(Dataset entries)

——————

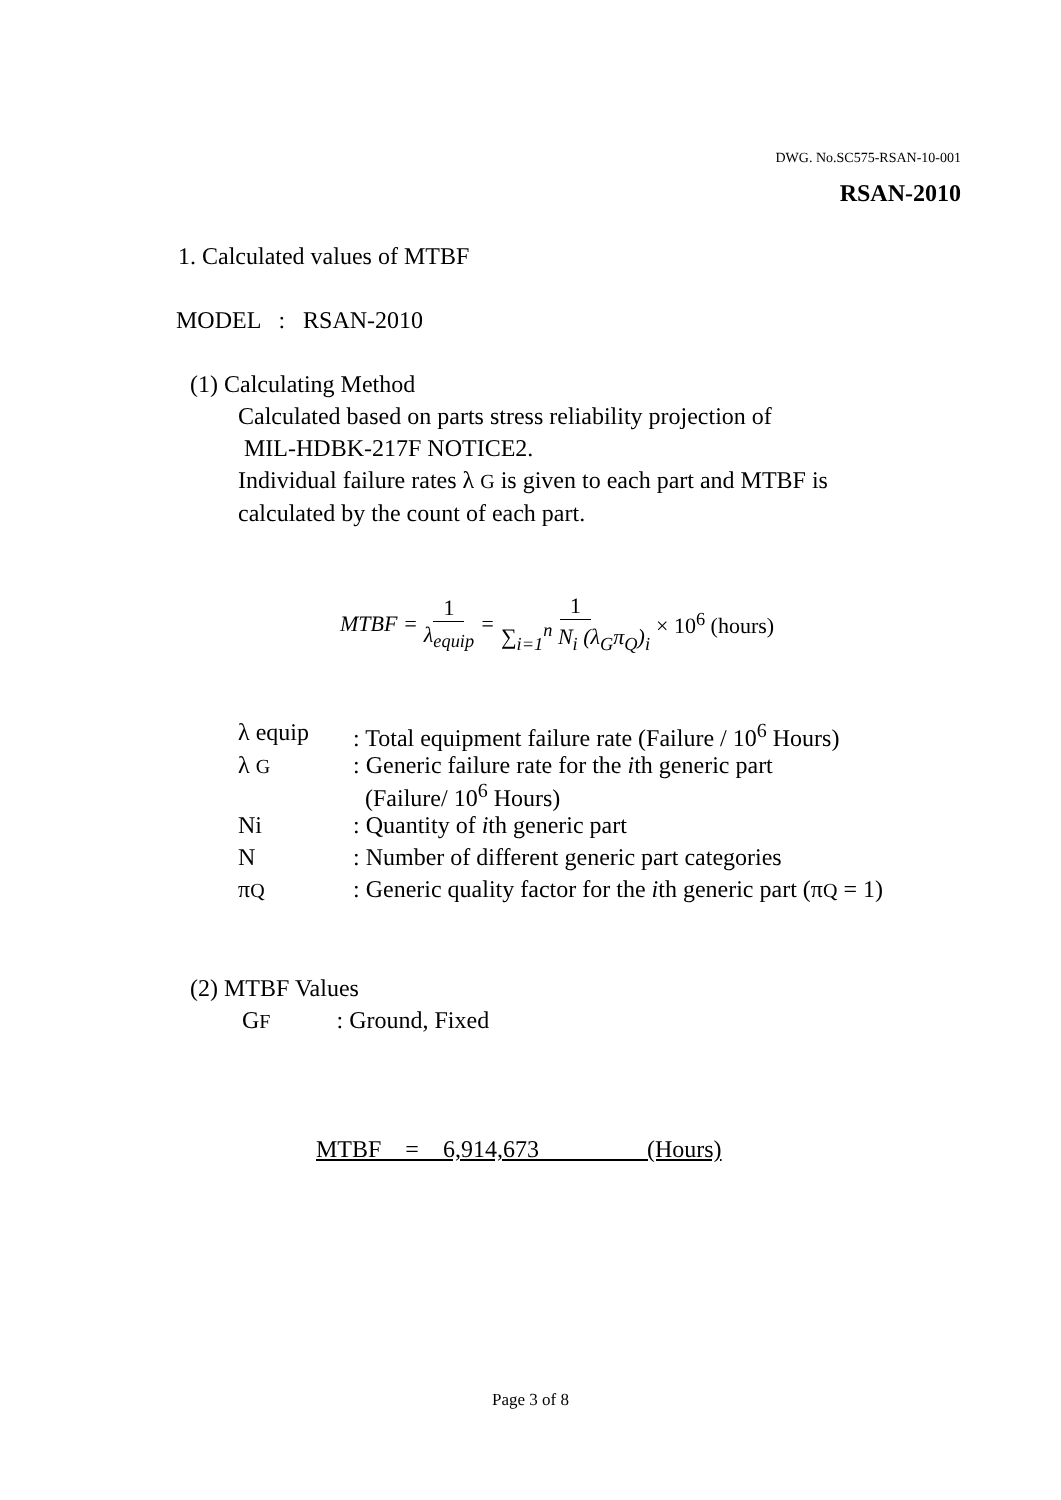DWG. No.SC575-RSAN-10-001
RSAN-2010
1. Calculated values of MTBF
MODEL : RSAN-2010
(1) Calculating Method
Calculated based on parts stress reliability projection of
MIL-HDBK-217F NOTICE2.
Individual failure rates λ G is given to each part and MTBF is
calculated by the count of each part.
MTBF = 1 λ<sub>equip</sub> = 1 ∑<sub>i=1</sub><sup>n</sup> N<sub>i</sub> (λ<sub>G</sub>π<sub>Q</sub>)<sub>i</sub> × 10<sup>6</sup> (hours)
| λ equip | : Total equipment failure rate (Failure / 10<sup>6</sup> Hours) |
| λ G | : Generic failure rate for the i th generic part (Failure/ 10<sup>6</sup> Hours) |
| Ni | : Quantity of i th generic part |
| N | : Number of different generic part categories |
| π Q | : Generic quality factor for the i th generic part (π Q = 1) |
(2) MTBF Values
GF : Ground, Fixed
MTBF = 6,914,673 (Hours)
Page 3 of 8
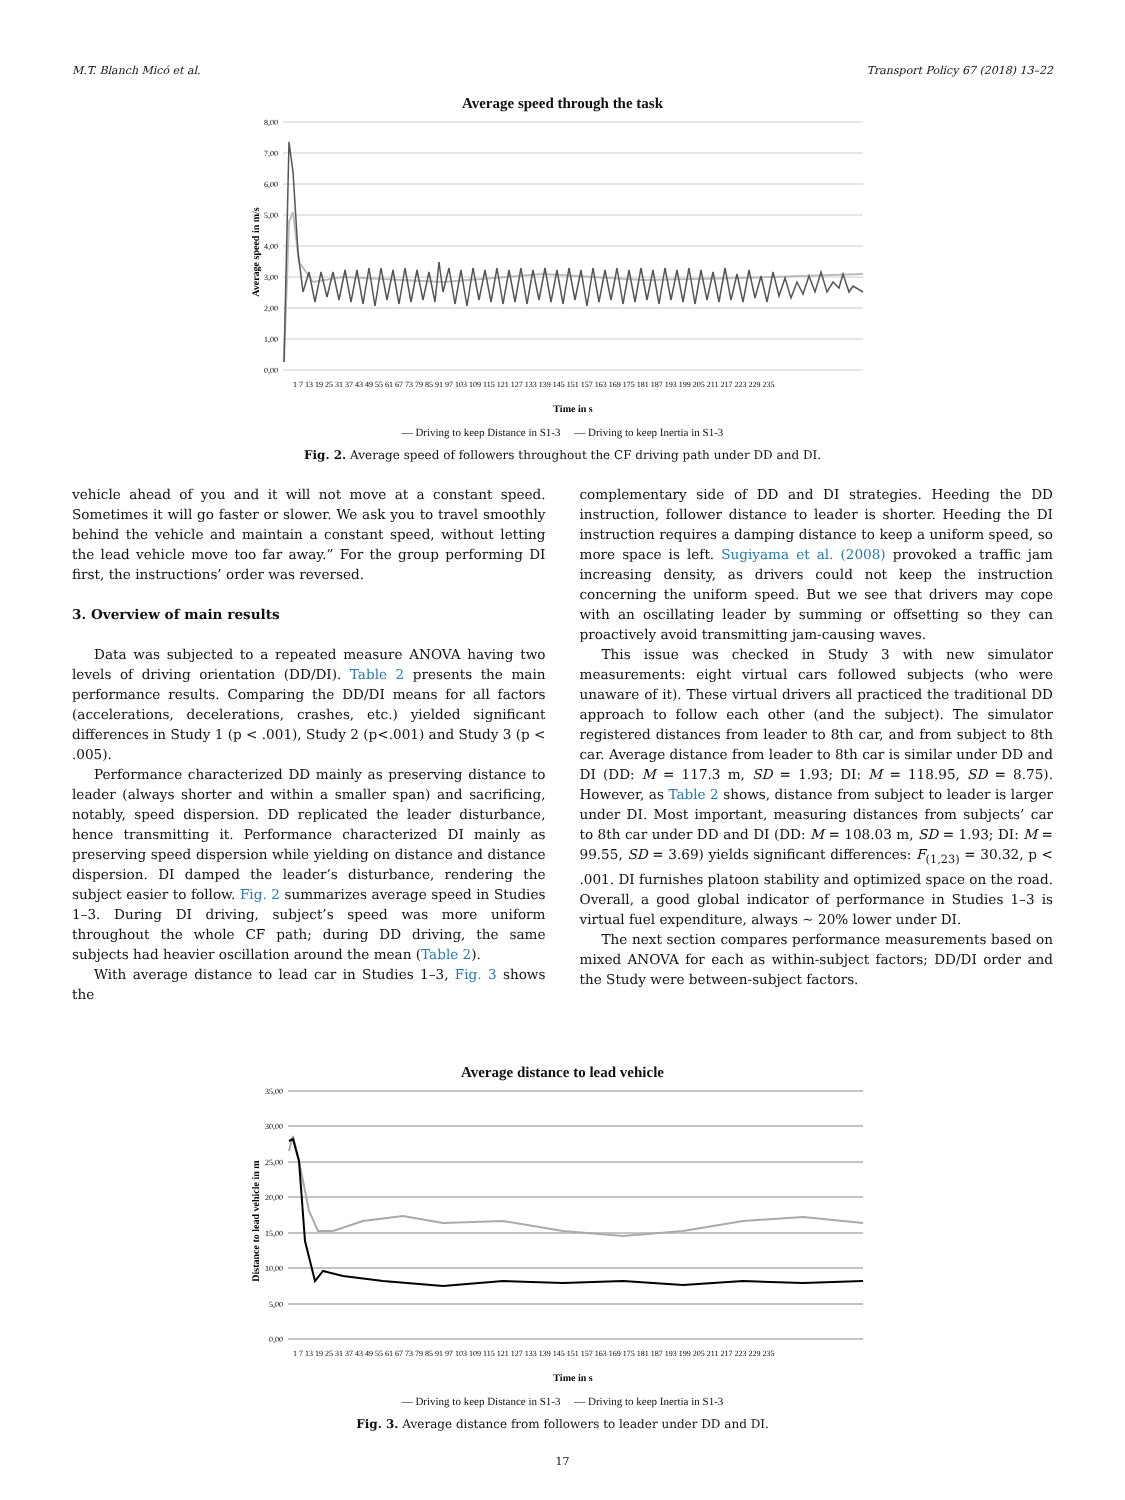M.T. Blanch Micó et al. Transport Policy 67 (2018) 13–22
Average speed through the task
8,00
7,00
6,00
5,00
4,00
3,00
2,00
1,00
0,00
Average speed in m/s
1 7 13 19 25 31 37 43 49 55 61 67 73 79 85 91 97 103 109 115 121 127 133 139 145 151 157 163 169 175 181 187 193 199 205 211 217 223 229 235
Time in s
— Driving to keep Distance in S1-3 — Driving to keep Inertia in S1-3
Fig. 2. Average speed of followers throughout the CF driving path under DD and DI.
vehicle ahead of you and it will not move at a constant speed. Sometimes it will go faster or slower. We ask you to travel smoothly behind the vehicle and maintain a constant speed, without letting the lead vehicle move too far away.” For the group performing DI first, the instructions’ order was reversed.
3. Overview of main results
Data was subjected to a repeated measure ANOVA having two levels of driving orientation (DD/DI). Table 2 presents the main performance results. Comparing the DD/DI means for all factors (accelerations, decelerations, crashes, etc.) yielded significant differences in Study 1 (p < .001), Study 2 (p<.001) and Study 3 (p < .005).
Performance characterized DD mainly as preserving distance to leader (always shorter and within a smaller span) and sacrificing, notably, speed dispersion. DD replicated the leader disturbance, hence transmitting it. Performance characterized DI mainly as preserving speed dispersion while yielding on distance and distance dispersion. DI damped the leader’s disturbance, rendering the subject easier to follow. Fig. 2 summarizes average speed in Studies 1–3. During DI driving, subject’s speed was more uniform throughout the whole CF path; during DD driving, the same subjects had heavier oscillation around the mean (Table 2).
With average distance to lead car in Studies 1–3, Fig. 3 shows the
complementary side of DD and DI strategies. Heeding the DD instruction, follower distance to leader is shorter. Heeding the DI instruction requires a damping distance to keep a uniform speed, so more space is left. Sugiyama et al. (2008) provoked a traffic jam increasing density, as drivers could not keep the instruction concerning the uniform speed. But we see that drivers may cope with an oscillating leader by summing or offsetting so they can proactively avoid transmitting jam-causing waves.
This issue was checked in Study 3 with new simulator measurements: eight virtual cars followed subjects (who were unaware of it). These virtual drivers all practiced the traditional DD approach to follow each other (and the subject). The simulator registered distances from leader to 8th car, and from subject to 8th car. Average distance from leader to 8th car is similar under DD and DI (DD: M = 117.3 m, SD = 1.93; DI: M = 118.95, SD = 8.75). However, as Table 2 shows, distance from subject to leader is larger under DI. Most important, measuring distances from subjects’ car to 8th car under DD and DI (DD: M = 108.03 m, SD = 1.93; DI: M = 99.55, SD = 3.69) yields significant differences: F<sub>(1,23)</sub> = 30.32, p < .001. DI furnishes platoon stability and optimized space on the road. Overall, a good global indicator of performance in Studies 1–3 is virtual fuel expenditure, always ∼ 20% lower under DI.
The next section compares performance measurements based on mixed ANOVA for each as within-subject factors; DD/DI order and the Study were between-subject factors.
Average distance to lead vehicle
35,00
30,00
25,00
20,00
15,00
10,00
5,00
0,00
Distance to lead vehicle in m
1 7 13 19 25 31 37 43 49 55 61 67 73 79 85 91 97 103 109 115 121 127 133 139 145 151 157 163 169 175 181 187 193 199 205 211 217 223 229 235
Time in s
— Driving to keep Distance in S1-3 — Driving to keep Inertia in S1-3
Fig. 3. Average distance from followers to leader under DD and DI.
17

——————

Retype the records above, but only those lines that fall between the line containing "Calculated based on" and the line containing "MTBF = 6,914,673 (Hours)", with both of those lines included, exactly as written.

Calculated based on parts stress reliability projection of
MIL-HDBK-217F NOTICE2.
Individual failure rates λ G is given to each part and MTBF is
calculated by the count of each part.
MTBF = 1 λ<sub>equip</sub> = 1 ∑<sub>i=1</sub><sup>n</sup> N<sub>i</sub> (λ<sub>G</sub>π<sub>Q</sub>)<sub>i</sub> × 10<sup>6</sup> (hours)
| λ equip | : Total equipment failure rate (Failure / 10<sup>6</sup> Hours) |
| λ G | : Generic failure rate for the i th generic part (Failure/ 10<sup>6</sup> Hours) |
| Ni | : Quantity of i th generic part |
| N | : Number of different generic part categories |
| π Q | : Generic quality factor for the i th generic part (π Q = 1) |
(2) MTBF Values
GF : Ground, Fixed
MTBF = 6,914,673 (Hours)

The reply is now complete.